• [Document text]

I think it is very useful to be able to canonicalize on GEPs rather than
bitcasts.

Based on what?

TBH, no hard data at all. Just my experience poking at passes that cared
about this and the advice I received from others when hacking on them.
Sorry if anything I wrote came off as some kind of firm, or unwavering
position, it was more that I'm not sure the proposed change is good. It
might be, but I'm not sure yet. See below for more details though.

I would teach things to understand GEPs with zero indices, it's pretty easy
(we have tools to automate it).

So your position is that we should teach literally everything to understand
something new, instead of canonicalize in the direction literally
everything understands already?

Not at all.

All-zero-GEPs aren't new for better or worse. We've been canonicalizing
toward them since before Chris refactored all of this code in 2007, so this
is a very long-standing pattern even if it is a bad one. And several parts
of LLVM of course handle them. They have to given that we're canonicalizing
that direction.

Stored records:

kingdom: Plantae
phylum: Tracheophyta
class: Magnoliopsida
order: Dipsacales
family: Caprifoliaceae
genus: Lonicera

• [Problem to work on] Carry on the discussion about canonicalizing on GEPs versus bitcasts, picking up right after its last sentence.

• [Exercise response]
I learned of this years ago when Duncan Sands taught me about it to explain
why my SROA rewrite hit so many all-zero GEPs. Since then, it hasn't seemed
to me personally like a significant issue that we canonicalize towards
all-zero GEPs. And I've not heard many folks hit issues with it since then.
So my advice is typically "yep, you need to handle all-zero GEPs".
That's
essentially the default for when a pass doesn't handle canonical form.

It isn't an endorsement though, and it doesn't mean we can't or
shouldn't
change the canonical form! If we have new evidence that makes a change
warranted, we absolutely should. Some kinds of evidence I can remember in
the past motivating a change:
1) It's really hard and/or awkward to teach things about the canonical form.
2) The canonical form doesn't express as much information or is in any
other way a less useful/expressive representation.
3) Empirical evidence shows that a different canonical form despite being
perfectly equivalent on the prior two points, is less convenient.

The statement from Piotr that it is easy to teach GVN about this seems to
indicate we're not talking about the first two issues, but if we are,
that's a whole new discussion (and an interesting one).

It seems possible that #3 is true (I suspect you think #3 is true from your
email at least). While we should in general fix these kinds of issues when
we find them, it does seem somewhat less urgent. And since there are
conflicting experiences, we probably want at least a comprehensive survey
before we make a change.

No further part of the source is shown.